- _Página_:
------------------------

Es el Espíritu que habló por los profetas, hombres sacados de entre los hombres, de labios balbucientes y corazones tímidos y asustadizos, pero que fueran tocados por la inspiración de lo alto para hacer sonar la palabra de Dios que era anuncio, examen, liberación, gozo, cercanía, paz, perdón, exigencia y alianza. La violencia de lo divino les impulsó a ser punto de referencia del auténtico diálogo humano.

Es el Espíritu de la Encarnación en la plenitud de los tiempos. El rayo de la gracia divina que tocó a una virgen nazarena y provocó la respuesta más hermosa y más limpia en la historia de los hombres. El «sí» de la Anunciación la hizo portadora de la Palabra de Dios. Desde el silencio fecundo de la Virgen nos fue revelado el gran mensaje y entregada la salvación, hecha carne de niño. Por eso la Madre de Jesús es la esposa del Espíritu Santo.

Es el Espíritu que provocó la inspiración de Isabel, al sentir brincar en su seno al hijo aún no nacido. El Espíritu que movió a profetizar al mudo Zacarías y empujó al anciano Simeón hacia el templo, para que viese una luz gloriosa y tuviese en brazos «la vida».

Es el Espíritu que resplandece en todas las acciones y palabras de Jesús, el Hijo de Dios, que anuncia la buena noticia de la salvación, escruta los corazones, revela la verdad, repara el mal, consuela a los afligidos y fortalece a los débiles. Es el Espíritu que le hizo obediente hasta la muerte y le resucitó para la vida eterna.

Es el Espíritu que da comienzo a la Iglesia y la extiende con la vivacidad del relámpago. El Espíritu que posibilita creer en el Evangelio, despierta todos los corazones, hace fecundas nuestras obras, inspira nuestras plegarias y nos convierte en testigos del verdadero amor.

Andrés Pardo

 

Palabra de Dios:

Hechos de los apóstoles 2, 1-11 Sal 103, 1ab y 24ac. 29bc-30.31 y 34
Corintios 12, 3b-7. 12-13 san Juan 20, 19-23

 

De la Palabra a la Vida

La sorpresa que trae el día de Pascua no es sólo el hecho de que Jesús aparezca resucitado en medio de los discípulos, sino también que traiga un don para ellos, el don del Espíritu. Igual, en un principio, nos parece que no hay comparación, que nada puede igualarse a la Pascua del Hijo. Sin embargo, el don del Espíritu es necesario para que el creyente tenga en su vida una dirección nueva, la que Cristo ya experimenta como consecuencia de su resurrección.

------------------------

- _Ejercicio breve 1_:
Responda las siguientes preguntas según el texto sobre el Espíritu Santo:
(a) ¿A quién movió el Espíritu a profetizar, según se le describe como mudo?
(b) ¿Qué respuesta de la Anunciación hizo a la Virgen portadora de la Palabra de Dios?
(c) ¿Qué don trae Jesús resucitado a los discípulos el día de Pascua?
- _Ejercicio breve 2_:
Duplique el pasaje del texto sobre el Espíritu Santo que va desde "Es el Espíritu que habló" hasta "auténtico diálogo humano.", ambos incluidos.

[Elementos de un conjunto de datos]

------------------------

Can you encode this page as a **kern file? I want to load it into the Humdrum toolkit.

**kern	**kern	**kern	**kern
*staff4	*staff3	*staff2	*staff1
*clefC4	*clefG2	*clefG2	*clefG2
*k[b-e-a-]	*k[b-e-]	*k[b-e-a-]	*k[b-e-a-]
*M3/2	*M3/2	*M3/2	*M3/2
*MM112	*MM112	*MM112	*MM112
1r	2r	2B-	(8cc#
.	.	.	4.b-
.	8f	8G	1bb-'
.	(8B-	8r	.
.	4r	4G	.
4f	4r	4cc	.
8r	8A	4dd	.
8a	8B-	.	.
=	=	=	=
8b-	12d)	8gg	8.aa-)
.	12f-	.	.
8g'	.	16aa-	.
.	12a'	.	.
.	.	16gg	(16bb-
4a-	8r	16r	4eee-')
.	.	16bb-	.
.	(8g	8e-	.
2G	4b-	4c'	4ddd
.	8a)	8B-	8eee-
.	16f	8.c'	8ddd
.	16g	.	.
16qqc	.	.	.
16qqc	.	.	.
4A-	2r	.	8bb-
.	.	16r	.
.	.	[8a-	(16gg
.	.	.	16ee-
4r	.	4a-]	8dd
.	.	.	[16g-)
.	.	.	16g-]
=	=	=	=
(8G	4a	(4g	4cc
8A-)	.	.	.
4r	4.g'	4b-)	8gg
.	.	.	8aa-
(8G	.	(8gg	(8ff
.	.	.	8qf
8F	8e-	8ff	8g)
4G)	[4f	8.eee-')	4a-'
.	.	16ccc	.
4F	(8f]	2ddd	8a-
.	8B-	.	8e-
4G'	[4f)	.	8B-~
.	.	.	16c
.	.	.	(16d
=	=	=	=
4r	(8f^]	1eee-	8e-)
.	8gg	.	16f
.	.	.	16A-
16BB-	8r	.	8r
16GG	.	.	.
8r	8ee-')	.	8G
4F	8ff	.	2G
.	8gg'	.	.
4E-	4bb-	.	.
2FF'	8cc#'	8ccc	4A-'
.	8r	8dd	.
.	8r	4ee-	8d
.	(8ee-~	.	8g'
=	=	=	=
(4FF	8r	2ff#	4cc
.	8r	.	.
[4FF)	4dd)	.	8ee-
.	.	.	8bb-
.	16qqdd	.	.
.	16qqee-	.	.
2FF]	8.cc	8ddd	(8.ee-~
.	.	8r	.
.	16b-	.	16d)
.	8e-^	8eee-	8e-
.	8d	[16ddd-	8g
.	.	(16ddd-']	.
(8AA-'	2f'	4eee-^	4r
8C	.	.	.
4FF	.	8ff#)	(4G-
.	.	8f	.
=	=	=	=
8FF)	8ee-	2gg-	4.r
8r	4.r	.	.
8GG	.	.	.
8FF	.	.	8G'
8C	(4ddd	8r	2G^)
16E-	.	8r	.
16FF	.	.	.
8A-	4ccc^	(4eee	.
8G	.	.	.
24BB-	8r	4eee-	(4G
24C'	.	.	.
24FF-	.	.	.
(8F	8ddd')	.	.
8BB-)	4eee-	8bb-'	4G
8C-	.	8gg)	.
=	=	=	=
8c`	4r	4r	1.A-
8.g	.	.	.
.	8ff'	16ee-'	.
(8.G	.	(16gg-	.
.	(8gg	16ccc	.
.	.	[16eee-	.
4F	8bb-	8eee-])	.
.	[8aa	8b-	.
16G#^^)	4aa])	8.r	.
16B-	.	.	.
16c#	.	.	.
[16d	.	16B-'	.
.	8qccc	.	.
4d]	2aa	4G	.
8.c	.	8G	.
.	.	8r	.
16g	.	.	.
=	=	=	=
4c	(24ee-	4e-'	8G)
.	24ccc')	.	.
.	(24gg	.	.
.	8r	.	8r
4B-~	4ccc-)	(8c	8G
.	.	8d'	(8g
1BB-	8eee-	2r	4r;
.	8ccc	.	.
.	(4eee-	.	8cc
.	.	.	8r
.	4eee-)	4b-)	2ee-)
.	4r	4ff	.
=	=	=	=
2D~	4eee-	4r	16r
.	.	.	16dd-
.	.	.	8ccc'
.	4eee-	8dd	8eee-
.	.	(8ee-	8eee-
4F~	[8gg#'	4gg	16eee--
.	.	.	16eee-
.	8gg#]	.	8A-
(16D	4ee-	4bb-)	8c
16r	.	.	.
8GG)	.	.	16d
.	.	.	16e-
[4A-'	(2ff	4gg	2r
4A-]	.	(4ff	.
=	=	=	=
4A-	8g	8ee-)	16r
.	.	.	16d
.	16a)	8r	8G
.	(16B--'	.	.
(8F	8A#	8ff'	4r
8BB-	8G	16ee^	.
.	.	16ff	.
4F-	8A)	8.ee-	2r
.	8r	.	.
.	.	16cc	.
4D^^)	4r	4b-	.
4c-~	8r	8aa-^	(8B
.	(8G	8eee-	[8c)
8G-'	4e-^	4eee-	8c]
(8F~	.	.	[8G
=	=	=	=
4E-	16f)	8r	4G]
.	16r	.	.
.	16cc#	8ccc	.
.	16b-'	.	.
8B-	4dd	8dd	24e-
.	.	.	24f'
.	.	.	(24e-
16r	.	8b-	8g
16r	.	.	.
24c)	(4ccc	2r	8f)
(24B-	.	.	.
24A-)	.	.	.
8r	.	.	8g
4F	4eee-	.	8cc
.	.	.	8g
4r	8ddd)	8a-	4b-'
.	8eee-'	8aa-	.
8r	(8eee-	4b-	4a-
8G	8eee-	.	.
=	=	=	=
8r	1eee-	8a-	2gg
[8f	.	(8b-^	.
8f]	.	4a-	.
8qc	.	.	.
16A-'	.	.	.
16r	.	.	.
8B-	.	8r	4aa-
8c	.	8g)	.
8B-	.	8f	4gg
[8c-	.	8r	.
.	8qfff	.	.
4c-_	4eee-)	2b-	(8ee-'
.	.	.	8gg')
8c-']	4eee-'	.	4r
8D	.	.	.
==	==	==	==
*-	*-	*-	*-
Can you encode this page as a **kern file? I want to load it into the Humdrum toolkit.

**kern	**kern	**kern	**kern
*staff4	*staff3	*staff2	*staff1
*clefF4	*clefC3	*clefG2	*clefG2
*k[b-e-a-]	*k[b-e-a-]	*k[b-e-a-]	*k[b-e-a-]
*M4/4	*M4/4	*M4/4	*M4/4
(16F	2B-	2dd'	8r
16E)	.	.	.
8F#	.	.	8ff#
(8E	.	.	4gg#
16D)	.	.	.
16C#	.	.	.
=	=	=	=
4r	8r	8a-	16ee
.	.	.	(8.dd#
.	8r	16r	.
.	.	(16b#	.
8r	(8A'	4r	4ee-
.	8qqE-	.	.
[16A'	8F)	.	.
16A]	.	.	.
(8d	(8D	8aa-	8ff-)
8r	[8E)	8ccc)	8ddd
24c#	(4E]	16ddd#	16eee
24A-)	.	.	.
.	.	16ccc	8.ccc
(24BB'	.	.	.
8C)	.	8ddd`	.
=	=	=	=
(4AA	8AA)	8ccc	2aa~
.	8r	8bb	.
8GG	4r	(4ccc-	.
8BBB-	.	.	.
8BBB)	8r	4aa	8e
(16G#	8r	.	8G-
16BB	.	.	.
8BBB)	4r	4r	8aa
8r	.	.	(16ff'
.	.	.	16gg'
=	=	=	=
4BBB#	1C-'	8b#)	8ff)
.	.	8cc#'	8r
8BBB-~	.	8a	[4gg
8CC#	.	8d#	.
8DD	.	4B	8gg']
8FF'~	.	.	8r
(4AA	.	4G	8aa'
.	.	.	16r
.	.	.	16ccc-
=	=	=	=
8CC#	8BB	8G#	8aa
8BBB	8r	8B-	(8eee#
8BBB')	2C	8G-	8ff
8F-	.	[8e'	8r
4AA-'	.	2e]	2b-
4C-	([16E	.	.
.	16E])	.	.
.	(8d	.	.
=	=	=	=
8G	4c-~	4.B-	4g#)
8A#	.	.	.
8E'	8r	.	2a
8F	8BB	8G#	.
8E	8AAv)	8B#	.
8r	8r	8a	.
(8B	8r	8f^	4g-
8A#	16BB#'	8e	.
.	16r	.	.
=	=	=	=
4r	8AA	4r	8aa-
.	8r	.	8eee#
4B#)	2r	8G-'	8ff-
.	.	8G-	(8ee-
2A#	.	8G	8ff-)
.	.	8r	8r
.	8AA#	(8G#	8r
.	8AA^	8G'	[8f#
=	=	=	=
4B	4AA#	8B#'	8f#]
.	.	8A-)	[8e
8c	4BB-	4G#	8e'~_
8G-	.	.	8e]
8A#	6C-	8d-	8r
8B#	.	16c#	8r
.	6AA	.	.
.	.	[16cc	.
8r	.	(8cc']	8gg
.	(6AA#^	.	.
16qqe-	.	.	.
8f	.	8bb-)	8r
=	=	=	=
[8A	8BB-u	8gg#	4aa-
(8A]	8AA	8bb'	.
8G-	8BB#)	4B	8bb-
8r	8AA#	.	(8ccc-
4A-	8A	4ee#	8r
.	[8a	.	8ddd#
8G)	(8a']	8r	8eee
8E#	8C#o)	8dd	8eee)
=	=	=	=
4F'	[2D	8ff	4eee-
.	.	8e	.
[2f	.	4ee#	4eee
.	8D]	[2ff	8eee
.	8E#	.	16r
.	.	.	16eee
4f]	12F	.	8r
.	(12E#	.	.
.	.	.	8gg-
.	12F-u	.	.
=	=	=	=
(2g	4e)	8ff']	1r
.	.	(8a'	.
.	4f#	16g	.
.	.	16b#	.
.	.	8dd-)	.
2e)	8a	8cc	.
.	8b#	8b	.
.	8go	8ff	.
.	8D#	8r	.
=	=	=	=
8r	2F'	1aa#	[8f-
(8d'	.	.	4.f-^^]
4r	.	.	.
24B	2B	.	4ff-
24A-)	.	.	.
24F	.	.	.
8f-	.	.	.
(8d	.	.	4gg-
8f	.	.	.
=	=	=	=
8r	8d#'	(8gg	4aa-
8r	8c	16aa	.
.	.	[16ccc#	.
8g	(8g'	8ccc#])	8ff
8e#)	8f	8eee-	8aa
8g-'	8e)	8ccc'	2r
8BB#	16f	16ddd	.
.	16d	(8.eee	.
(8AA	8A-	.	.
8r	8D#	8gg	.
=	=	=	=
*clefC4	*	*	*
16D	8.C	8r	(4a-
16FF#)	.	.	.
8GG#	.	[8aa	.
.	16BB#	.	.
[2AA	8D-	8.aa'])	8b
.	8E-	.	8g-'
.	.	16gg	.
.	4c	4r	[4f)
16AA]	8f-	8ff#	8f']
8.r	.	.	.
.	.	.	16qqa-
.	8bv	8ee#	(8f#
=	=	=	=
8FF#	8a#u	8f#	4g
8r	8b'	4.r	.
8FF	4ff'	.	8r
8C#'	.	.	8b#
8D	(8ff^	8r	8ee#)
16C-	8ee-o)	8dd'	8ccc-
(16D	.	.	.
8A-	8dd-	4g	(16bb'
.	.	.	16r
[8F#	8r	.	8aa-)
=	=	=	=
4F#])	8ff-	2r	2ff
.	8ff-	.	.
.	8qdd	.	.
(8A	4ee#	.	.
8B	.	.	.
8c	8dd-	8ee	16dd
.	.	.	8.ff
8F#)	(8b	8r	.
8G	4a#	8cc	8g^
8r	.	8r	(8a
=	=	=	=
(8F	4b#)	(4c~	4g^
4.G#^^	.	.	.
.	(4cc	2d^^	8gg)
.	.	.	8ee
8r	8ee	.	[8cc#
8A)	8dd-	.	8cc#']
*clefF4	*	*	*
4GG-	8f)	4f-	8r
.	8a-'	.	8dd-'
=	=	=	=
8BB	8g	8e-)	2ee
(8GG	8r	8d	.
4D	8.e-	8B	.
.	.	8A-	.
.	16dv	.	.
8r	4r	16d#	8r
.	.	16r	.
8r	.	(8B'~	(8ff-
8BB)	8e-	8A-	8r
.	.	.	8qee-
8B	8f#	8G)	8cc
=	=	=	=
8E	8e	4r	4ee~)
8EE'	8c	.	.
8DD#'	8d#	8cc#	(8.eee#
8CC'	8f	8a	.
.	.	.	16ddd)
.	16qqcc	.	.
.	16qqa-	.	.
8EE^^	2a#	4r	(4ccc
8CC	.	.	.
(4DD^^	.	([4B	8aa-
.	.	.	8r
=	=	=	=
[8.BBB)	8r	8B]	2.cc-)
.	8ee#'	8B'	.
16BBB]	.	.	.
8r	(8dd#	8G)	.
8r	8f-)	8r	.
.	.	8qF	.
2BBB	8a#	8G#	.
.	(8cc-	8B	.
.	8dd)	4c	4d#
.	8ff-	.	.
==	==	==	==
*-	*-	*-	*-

------------------------

- _Respuesta definitiva 1_:
(a) A Zacarías.
(b) El «sí».
(c) El don del Espíritu.

- _Respuesta definitiva 2_:
Es el Espíritu que habló por los profetas, hombres sacados de entre los hombres, de labios balbucientes y corazones tímidos y asustadizos, pero que fueran tocados por la inspiración de lo alto para hacer sonar la palabra de Dios que era anuncio, examen, liberación, gozo, cercanía, paz, perdón, exigencia y alianza. La violencia de lo divino les impulsó a ser punto de referencia del auténtico diálogo humano.